Big Apple blogger battles City Hall, NYPD to renew press pass
New York journalist Rafael Martinez-Alequin and his lawyer Norm Siegel are challenging the New York City police department's policies for issuing press credentials. (For somewhat arcane reasons having to do with access to crime scenes, the NYPD issues all City media credentials.)
Siegel and his client made their case at a press conference at One Police Plaza in Manhattan on Oct. 31. See video, embedded below.
Martinez-Alequin had been a credentialed member of New York's working press since the early '90s. The Bronx-based reporter published the New York City Free Press on newsprint until the end of 2005, and shifted the publication online in 2006. He also started blogging at Your Free Press.
In 2006, the department downgraded Martinez-Alequin's status from "working press" to "press identification pass"--without explanation. At the time, the journalist didn't realize there was any difference. He kept on doing what he'd always been doing.
In 2007, he jumped through the familiar hoops to get his pass renewed, but his application was denied. The Department sent Martinez-Alequin a form letter stating, amongst other things, that he had failed to demonstrate the need to report spot news. Of course, he was still doing the same job he'd always done, for which he'd always been granted working press passes in the past.
Martinez-Alequin's journalism didn't change when he shifted from paper to pixels, or when he branched out into blogging.

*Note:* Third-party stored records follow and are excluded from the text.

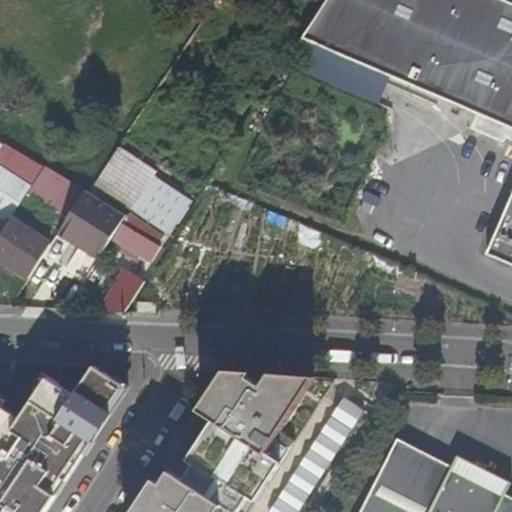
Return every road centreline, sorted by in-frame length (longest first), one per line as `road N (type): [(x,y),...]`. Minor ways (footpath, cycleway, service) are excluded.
road 1 (residential): [(196,339),(511,355)]
road 2 (residential): [(91,511),(193,360),(196,339)]
road 3 (residential): [(196,339),(0,325)]
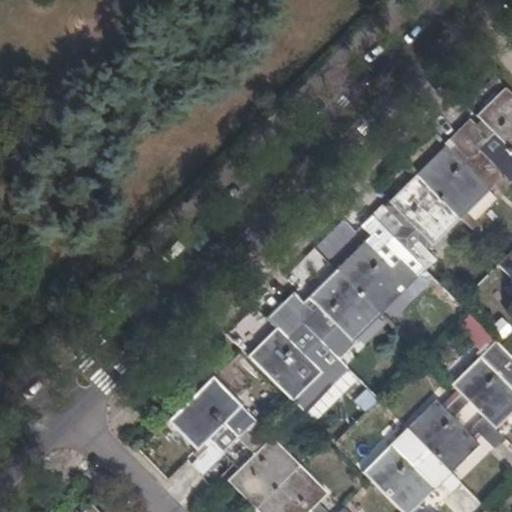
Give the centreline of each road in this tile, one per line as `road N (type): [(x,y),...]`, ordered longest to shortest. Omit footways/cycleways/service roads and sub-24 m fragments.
road 1 (residential): [(71,421),(498,0)]
road 2 (residential): [(449,0),(45,398)]
road 3 (residential): [(71,421),(160,511)]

He continued to report news, attend press conferences at City Hall, and ask Mayor Bloomberg pointed questions about how his policies affected minorities and poor people.

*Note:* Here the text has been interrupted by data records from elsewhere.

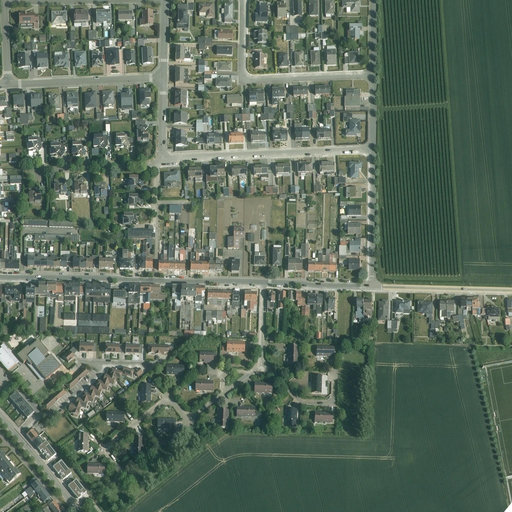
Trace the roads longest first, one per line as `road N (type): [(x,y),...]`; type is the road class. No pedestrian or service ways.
road 1 (residential): [(373,150),(157,163)]
road 2 (residential): [(243,0),(242,79),(373,75)]
road 3 (residential): [(223,393),(193,416),(163,401),(109,444),(118,469)]
road 4 (unclassified): [(152,369),(109,363),(51,415),(40,414),(15,434)]
road 5 (tertiary): [(0,276),(155,281)]
road 6 (residential): [(8,85),(162,76)]
road 7 (tertiary): [(371,287),(511,291)]
road 8 (residential): [(371,287),(373,150)]
road 9 (residential): [(157,163),(28,169)]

They don't have proof, but Martinez-Alequin and his lawyer speculate that the exasperated mayor may had something to do with the NYPD's precipitous and inexplicable decision.
Siegel and his client are prepared to challenge the constitutionality of the City's whole press credentialing policy. The NYPD may be discriminating against reporters for web-based publications. Or, it may be singling out Martinez-Alequin for some other reason. Either way, the reporter and his lawyer say they're prepared to go to court if the pass isn't reinstated.
The outcome of the Martinez-Alequin case could have important implications for anyone who reports for a blog or web-based publication.